**I’ll
be away Monday through Wednesday, so I'm putting Monday's post up early. My next post will be Friday, November 15**
What
do you do when you have a bunch of Peach Orchard photos that were taken at the
same time? Make a panorama, of course! Being much too excited over the prospect
of identifying everything in the photos, I’ll start with monuments. At far left,
the first monument visible is the 2ND New Hampshire Infantry. The
top of the 68TH Pennsylvania Infantry can be seen to its right. The
monument beside both of these memorials is the 3RD Maine Infantry.
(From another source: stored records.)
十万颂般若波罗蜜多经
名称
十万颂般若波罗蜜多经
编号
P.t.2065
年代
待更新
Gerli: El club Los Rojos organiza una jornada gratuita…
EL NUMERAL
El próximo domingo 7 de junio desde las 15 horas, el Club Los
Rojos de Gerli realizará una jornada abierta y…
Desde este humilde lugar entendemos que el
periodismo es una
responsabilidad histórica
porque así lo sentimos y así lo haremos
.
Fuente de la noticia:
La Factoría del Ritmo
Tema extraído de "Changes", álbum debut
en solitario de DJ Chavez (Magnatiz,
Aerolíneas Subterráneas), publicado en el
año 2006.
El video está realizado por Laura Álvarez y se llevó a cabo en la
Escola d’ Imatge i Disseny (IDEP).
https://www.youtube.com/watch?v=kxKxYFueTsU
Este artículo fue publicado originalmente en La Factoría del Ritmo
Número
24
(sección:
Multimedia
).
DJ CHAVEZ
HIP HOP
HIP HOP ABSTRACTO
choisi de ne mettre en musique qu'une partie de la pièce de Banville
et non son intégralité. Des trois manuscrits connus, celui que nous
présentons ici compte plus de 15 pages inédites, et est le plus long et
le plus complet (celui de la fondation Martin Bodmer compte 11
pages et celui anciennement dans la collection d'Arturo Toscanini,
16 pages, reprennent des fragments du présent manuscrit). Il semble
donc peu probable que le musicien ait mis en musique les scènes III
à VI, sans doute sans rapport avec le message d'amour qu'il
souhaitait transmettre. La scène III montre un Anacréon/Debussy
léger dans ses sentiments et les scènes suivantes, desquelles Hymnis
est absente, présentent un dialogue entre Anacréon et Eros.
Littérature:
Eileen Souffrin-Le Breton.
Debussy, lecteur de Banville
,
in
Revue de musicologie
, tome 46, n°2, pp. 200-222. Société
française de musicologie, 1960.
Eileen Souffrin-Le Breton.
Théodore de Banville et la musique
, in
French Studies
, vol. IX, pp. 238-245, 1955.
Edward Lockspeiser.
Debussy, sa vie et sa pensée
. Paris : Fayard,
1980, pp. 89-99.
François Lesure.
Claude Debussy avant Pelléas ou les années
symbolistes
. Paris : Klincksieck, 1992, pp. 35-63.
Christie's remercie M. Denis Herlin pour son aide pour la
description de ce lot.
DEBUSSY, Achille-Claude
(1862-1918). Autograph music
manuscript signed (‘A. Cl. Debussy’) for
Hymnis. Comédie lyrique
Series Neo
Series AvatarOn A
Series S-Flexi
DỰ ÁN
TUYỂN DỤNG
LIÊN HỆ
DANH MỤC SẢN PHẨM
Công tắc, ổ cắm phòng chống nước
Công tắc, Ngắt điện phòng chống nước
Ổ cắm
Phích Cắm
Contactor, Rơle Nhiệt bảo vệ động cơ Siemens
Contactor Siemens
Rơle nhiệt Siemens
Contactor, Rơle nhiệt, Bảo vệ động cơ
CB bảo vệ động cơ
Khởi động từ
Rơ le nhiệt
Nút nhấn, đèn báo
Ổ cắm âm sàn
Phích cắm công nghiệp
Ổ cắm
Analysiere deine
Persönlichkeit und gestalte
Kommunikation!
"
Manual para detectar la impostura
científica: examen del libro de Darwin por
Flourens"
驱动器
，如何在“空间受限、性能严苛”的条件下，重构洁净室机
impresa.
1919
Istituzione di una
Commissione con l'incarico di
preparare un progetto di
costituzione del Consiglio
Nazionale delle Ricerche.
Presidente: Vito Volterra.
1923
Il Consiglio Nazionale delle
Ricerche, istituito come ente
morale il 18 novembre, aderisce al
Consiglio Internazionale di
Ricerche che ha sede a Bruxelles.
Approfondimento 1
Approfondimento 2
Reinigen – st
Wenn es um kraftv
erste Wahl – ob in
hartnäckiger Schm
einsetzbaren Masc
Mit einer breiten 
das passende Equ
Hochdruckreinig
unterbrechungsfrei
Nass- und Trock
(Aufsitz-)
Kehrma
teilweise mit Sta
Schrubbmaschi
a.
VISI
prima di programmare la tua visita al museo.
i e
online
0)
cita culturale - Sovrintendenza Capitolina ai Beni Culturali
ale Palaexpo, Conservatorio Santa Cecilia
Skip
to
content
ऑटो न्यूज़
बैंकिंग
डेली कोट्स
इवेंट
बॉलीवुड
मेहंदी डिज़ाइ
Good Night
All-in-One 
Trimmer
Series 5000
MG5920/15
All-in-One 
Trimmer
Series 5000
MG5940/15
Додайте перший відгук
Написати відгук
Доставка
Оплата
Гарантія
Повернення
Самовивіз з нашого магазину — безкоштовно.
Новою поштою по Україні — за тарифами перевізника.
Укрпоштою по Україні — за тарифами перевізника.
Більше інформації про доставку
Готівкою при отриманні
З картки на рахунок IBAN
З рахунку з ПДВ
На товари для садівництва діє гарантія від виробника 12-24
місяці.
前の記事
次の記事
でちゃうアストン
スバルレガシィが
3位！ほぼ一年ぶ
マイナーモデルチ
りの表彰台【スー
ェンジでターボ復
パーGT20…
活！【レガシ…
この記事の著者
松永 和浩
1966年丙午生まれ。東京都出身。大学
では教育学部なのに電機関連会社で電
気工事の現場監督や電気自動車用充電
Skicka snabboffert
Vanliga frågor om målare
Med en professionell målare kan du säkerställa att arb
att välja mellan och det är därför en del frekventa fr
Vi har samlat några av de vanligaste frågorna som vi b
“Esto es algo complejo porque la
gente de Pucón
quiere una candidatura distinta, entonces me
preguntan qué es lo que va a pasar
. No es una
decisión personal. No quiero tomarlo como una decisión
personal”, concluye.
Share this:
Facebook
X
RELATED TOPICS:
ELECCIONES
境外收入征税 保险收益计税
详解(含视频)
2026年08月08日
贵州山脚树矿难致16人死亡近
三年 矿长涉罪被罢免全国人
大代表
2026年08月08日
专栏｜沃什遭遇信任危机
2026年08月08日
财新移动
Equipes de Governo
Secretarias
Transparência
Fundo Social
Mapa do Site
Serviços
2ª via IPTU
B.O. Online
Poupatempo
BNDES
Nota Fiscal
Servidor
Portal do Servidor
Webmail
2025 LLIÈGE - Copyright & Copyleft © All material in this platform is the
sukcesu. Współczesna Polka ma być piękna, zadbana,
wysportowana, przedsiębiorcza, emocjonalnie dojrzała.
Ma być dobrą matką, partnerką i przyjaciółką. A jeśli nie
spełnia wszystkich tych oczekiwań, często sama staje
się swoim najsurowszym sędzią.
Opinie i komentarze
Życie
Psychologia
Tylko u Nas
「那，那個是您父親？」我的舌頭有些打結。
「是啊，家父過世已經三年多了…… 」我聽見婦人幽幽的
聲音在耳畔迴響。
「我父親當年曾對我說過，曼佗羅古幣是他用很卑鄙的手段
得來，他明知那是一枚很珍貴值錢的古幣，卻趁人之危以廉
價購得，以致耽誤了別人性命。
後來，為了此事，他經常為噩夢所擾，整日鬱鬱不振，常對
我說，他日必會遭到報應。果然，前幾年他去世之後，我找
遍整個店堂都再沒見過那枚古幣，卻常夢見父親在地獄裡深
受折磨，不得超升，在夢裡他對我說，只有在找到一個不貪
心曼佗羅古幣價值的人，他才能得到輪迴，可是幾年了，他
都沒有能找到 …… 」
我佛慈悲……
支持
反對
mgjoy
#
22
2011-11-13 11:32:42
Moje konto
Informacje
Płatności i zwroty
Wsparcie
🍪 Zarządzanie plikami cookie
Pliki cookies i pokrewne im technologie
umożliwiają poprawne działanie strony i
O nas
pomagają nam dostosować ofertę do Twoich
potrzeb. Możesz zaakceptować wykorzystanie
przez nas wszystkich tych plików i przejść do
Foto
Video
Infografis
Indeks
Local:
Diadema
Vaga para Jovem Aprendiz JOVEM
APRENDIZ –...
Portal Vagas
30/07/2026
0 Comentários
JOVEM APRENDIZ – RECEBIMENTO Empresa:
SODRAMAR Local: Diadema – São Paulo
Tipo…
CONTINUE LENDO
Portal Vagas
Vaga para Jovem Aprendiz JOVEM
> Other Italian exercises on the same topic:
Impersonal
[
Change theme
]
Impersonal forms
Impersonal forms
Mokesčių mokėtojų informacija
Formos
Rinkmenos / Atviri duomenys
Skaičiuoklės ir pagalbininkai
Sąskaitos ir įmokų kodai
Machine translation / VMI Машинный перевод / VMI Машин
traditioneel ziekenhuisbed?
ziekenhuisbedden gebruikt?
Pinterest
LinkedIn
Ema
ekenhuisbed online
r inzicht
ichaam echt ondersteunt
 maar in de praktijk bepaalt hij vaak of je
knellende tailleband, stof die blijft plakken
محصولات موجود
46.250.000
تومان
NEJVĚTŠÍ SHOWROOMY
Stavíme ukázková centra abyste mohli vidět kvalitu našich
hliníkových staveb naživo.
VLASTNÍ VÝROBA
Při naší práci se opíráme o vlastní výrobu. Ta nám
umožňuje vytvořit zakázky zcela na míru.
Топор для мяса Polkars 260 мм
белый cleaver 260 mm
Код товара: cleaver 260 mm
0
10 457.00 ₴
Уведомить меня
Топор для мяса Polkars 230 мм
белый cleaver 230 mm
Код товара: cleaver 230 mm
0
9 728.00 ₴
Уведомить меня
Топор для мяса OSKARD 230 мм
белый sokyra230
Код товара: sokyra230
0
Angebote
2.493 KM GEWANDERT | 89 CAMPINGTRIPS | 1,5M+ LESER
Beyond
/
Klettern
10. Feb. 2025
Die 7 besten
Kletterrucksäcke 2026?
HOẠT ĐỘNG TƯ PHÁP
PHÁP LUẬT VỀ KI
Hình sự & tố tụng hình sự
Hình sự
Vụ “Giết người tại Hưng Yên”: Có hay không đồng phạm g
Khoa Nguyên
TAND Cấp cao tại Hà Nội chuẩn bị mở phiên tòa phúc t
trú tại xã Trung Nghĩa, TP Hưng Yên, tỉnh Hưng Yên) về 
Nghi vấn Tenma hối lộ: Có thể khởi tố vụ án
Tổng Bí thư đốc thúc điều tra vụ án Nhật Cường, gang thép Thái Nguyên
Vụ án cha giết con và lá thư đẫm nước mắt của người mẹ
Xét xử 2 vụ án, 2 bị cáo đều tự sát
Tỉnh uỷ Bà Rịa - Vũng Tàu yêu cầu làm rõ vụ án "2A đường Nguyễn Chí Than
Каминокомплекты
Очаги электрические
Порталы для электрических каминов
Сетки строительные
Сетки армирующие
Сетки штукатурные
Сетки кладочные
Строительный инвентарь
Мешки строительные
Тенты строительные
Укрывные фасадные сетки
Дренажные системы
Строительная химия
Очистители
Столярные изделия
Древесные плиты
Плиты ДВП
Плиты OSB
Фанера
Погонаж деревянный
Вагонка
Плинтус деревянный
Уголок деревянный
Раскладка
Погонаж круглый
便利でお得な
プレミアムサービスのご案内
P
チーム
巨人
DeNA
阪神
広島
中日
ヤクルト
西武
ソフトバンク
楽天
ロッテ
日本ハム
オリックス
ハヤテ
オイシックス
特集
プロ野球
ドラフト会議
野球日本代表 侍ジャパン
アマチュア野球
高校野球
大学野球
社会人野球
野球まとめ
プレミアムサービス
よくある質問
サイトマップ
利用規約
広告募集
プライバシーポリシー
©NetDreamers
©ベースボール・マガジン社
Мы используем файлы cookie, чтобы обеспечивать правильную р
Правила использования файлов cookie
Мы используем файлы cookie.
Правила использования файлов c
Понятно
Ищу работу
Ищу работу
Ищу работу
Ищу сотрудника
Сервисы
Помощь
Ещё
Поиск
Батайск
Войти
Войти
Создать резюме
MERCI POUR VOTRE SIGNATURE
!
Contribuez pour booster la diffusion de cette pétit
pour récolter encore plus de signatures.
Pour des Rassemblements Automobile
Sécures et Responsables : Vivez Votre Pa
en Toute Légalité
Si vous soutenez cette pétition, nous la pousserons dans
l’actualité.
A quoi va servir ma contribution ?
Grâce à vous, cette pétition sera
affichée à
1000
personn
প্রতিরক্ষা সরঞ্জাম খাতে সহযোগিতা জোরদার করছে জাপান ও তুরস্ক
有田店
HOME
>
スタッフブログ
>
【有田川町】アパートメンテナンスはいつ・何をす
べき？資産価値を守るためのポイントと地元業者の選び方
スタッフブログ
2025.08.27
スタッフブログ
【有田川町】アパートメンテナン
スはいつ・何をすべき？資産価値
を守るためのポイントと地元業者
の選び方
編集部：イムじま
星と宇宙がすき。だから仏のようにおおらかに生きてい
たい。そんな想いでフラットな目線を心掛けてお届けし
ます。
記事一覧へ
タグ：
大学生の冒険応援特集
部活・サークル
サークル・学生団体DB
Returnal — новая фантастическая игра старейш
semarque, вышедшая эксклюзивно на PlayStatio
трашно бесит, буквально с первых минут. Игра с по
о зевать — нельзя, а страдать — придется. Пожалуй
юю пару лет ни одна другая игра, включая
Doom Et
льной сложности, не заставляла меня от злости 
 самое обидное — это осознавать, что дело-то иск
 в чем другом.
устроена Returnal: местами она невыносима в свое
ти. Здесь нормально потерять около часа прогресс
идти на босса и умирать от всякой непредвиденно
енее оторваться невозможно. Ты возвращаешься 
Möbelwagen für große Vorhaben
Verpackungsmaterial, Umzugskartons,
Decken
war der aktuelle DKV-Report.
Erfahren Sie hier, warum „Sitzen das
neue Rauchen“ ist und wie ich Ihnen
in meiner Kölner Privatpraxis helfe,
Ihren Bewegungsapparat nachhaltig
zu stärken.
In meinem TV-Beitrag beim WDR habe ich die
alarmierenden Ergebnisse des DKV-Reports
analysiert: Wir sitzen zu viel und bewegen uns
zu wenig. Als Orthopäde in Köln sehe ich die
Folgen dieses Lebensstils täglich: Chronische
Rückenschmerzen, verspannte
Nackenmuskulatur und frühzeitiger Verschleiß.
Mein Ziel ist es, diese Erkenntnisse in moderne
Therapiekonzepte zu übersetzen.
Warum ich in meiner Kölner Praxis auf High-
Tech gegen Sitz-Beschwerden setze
The two small white markers are flank markers, 3RD Maine on the left
and 2ND New Hampshire on the right.
I
found it interesting that the little trees in the Peach Orchard didn’t stand a
chance against the violent winds that apparently visited the battlefield; it’s
a relief they didn’t snap under pressure. The large monument front-and-center
is that of the 3RD Michigan Infantry. It’s easy to miss the 3RD’s
tiny flank marker to the right of the main monument. For a broader “I spy”,
there’s a double-decker tour bus to the right of the 3RD Michigan,
between the furthest-right orchard tree and the road.
**HONORED TODAY**
CPT. JAMES HENRY ELLISON
Co. C, 15TH Alabama
Infantry
Born February 03, 1836 --- Died
July 02, 1863 at age 27
If you’ve seen the movie Gettysburg and were impressed by Col. Chamberlain and the 20TH Maine, you probably also experienced a healthy dose of admiration for the Alabamians who just kept coming, whether you hail from the North or the South. They were beaten back and dying in droves but they formed wave after wave in a desperate hope of breaking through the Union line. One of these men was Cpt. James Ellison, who died at Little Round Top at the age of twenty-seven. He’d enlisted in the Confederate army exactly one year and one day earlier. Cpt. Ellison was later buried at Richmond’s Hollywood Cemetery.